Tarea escrita » Devuelve, sin cambiar nada, la parte del fragmento de texto que empieza con las palabras que contienen "El cartero me" y termina con "que el opio.".

El cartero me trae un libro: “Amor”, de Henry Green, un amigo de Harold Acton, compañeros tanto en Eton como en Oxford. Dice sir Harold que su amigo Henry es  un novelista sumamente original. Ya veremos. 
Sobre la una y media me encuentro en el banco con Rafael Narváez. Terminamos las gestiones y nos tomamos un par de cervezas en un bar peruano. Me habla de la cantidad de trabajo que tiene acumulado. A cambio yo contraataco con lengua viperina contra la Feria de Abril.
Por la noche veo el Liverpool-Roma, semifinales de la Copa de Europa. Una buena batalla entre gladiadores feroces. Sólo un egipcio pone un poco de arte y buen gusto en el terreno de juego. Por la actitud de los públicos resulta del todo evidente que el fútbol es la religión oficial de nuestro tiempo. Mucho más fuerte que el opio.

Datos almacenados »

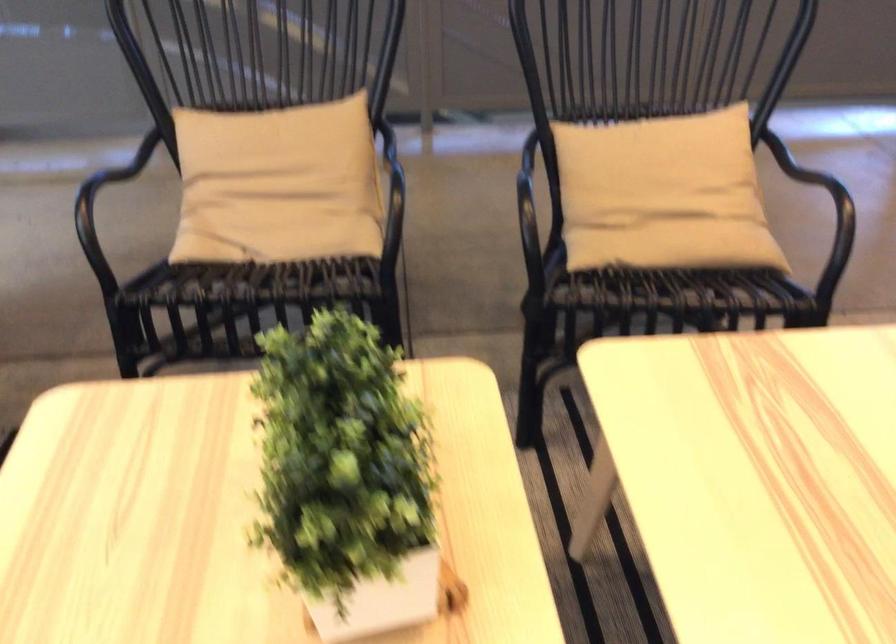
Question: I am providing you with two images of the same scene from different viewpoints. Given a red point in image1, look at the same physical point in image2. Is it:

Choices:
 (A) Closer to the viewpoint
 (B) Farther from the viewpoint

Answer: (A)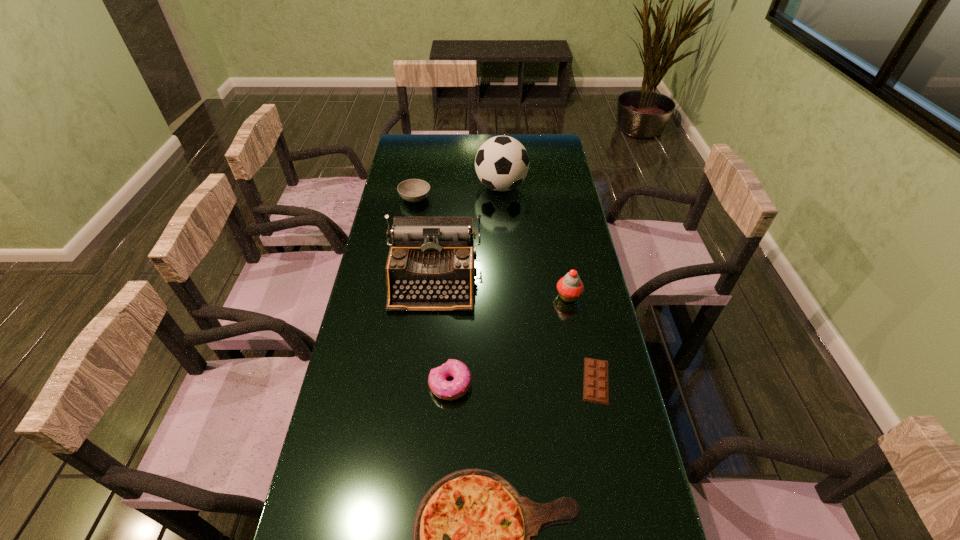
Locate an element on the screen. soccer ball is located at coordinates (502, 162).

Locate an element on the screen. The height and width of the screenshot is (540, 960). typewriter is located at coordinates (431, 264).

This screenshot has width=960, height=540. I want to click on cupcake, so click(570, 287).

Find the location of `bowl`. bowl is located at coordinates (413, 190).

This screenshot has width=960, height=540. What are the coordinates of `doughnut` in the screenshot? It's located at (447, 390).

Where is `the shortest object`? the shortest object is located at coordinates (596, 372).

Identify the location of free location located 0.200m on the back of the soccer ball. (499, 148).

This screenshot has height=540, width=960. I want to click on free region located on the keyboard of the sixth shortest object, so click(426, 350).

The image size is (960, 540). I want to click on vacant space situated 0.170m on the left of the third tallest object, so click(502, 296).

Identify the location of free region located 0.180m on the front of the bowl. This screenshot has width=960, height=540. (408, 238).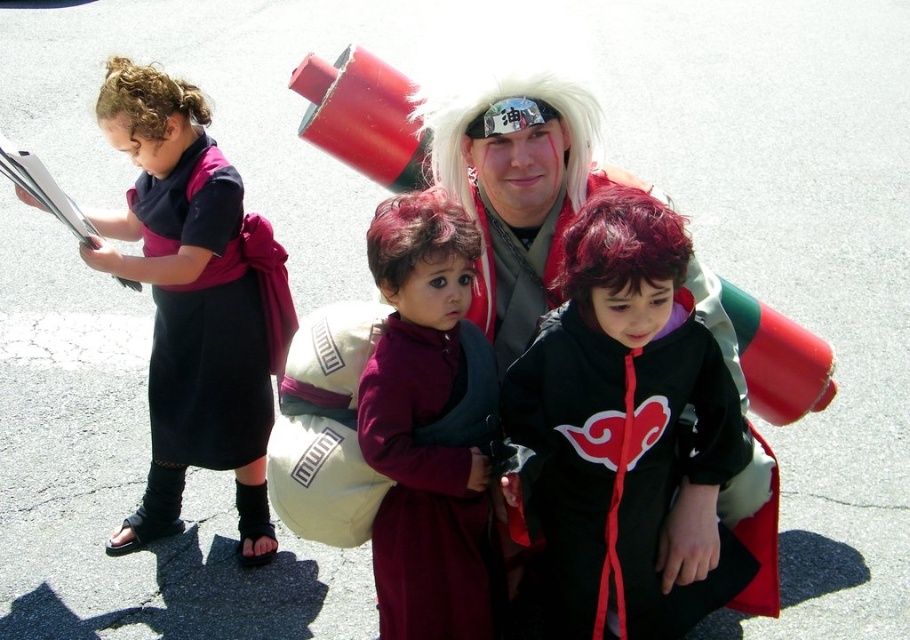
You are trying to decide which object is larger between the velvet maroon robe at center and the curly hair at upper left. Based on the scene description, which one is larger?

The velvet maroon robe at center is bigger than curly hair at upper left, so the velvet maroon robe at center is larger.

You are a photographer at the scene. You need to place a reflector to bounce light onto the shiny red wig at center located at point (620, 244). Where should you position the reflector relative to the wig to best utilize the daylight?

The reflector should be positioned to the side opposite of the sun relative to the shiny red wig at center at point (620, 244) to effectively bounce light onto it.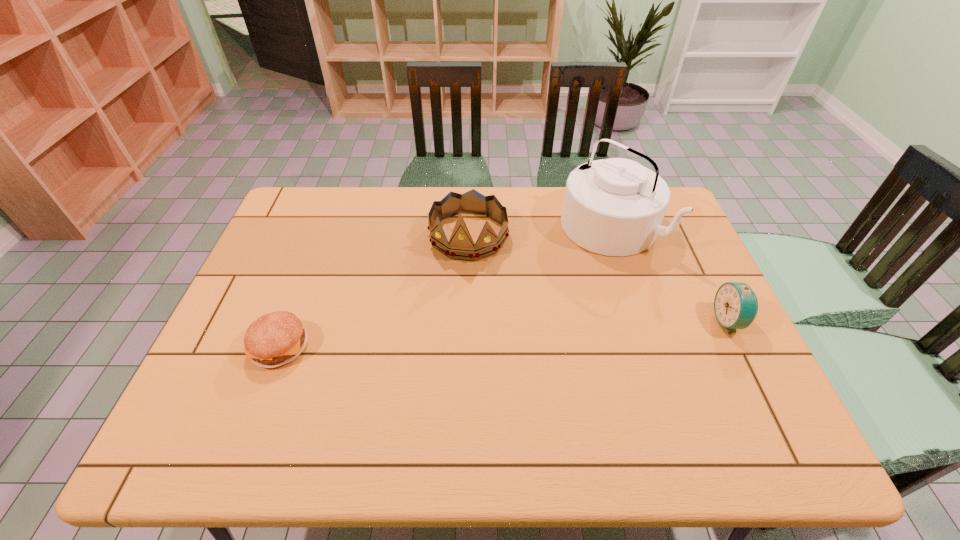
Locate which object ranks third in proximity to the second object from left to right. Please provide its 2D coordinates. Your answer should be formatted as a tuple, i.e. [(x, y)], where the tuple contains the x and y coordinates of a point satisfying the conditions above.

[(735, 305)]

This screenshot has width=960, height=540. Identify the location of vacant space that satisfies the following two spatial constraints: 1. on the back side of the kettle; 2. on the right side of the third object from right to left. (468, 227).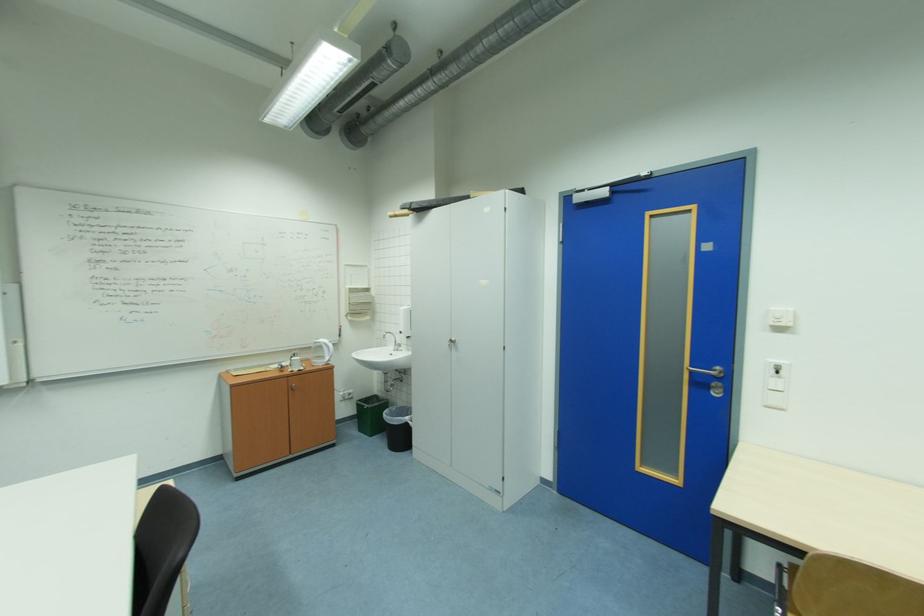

---

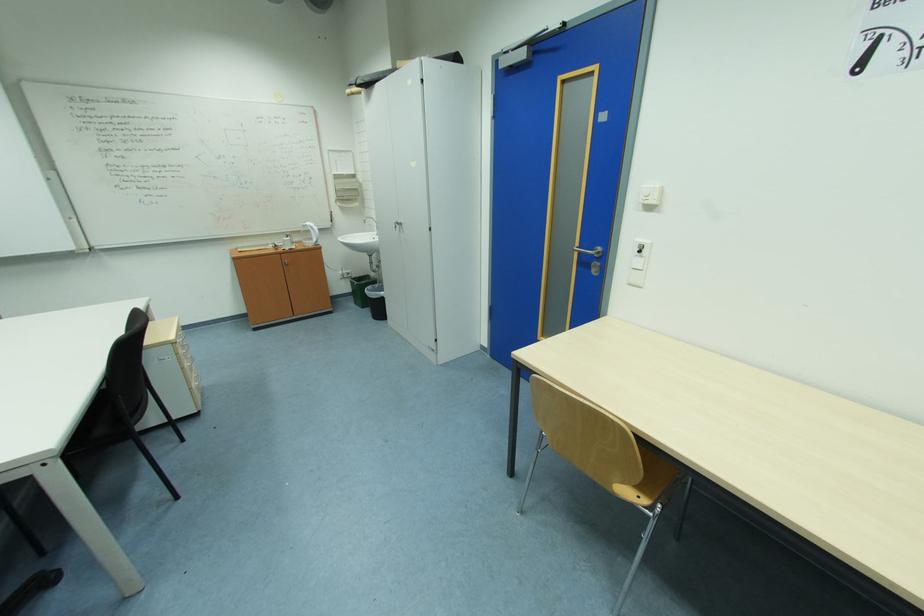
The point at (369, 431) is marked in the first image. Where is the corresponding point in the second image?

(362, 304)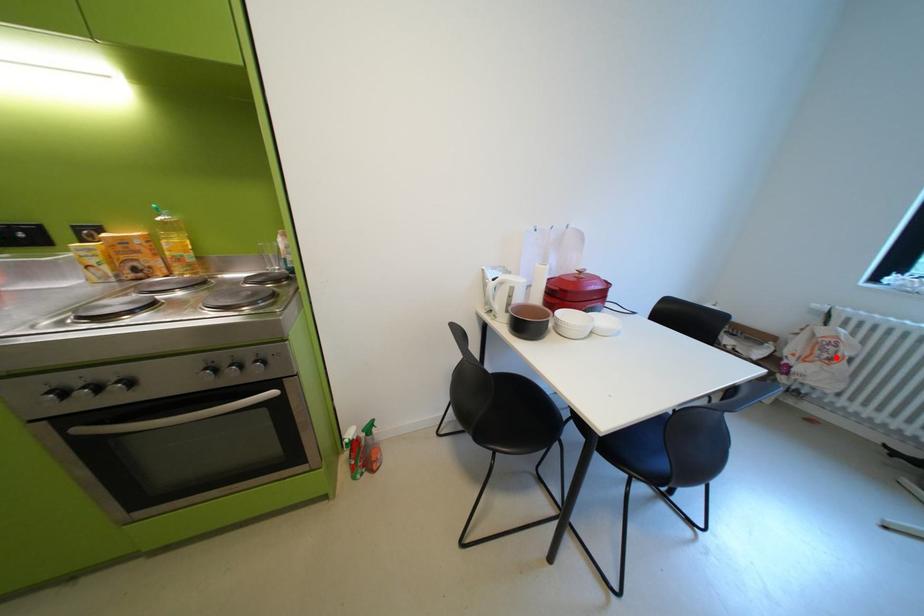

Solución del ejercicio »
El cartero me trae un libro: “Amor”, de Henry Green, un amigo de Harold Acton, compañeros tanto en Eton como en Oxford. Dice sir Harold que su amigo Henry es  un novelista sumamente original. Ya veremos. 
Sobre la una y media me encuentro en el banco con Rafael Narváez. Terminamos las gestiones y nos tomamos un par de cervezas en un bar peruano. Me habla de la cantidad de trabajo que tiene acumulado. A cambio yo contraataco con lengua viperina contra la Feria de Abril.
Por la noche veo el Liverpool-Roma, semifinales de la Copa de Europa. Una buena batalla entre gladiadores feroces. Sólo un egipcio pone un poco de arte y buen gusto en el terreno de juego. Por la actitud de los públicos resulta del todo evidente que el fútbol es la religión oficial de nuestro tiempo. Mucho más fuerte que el opio.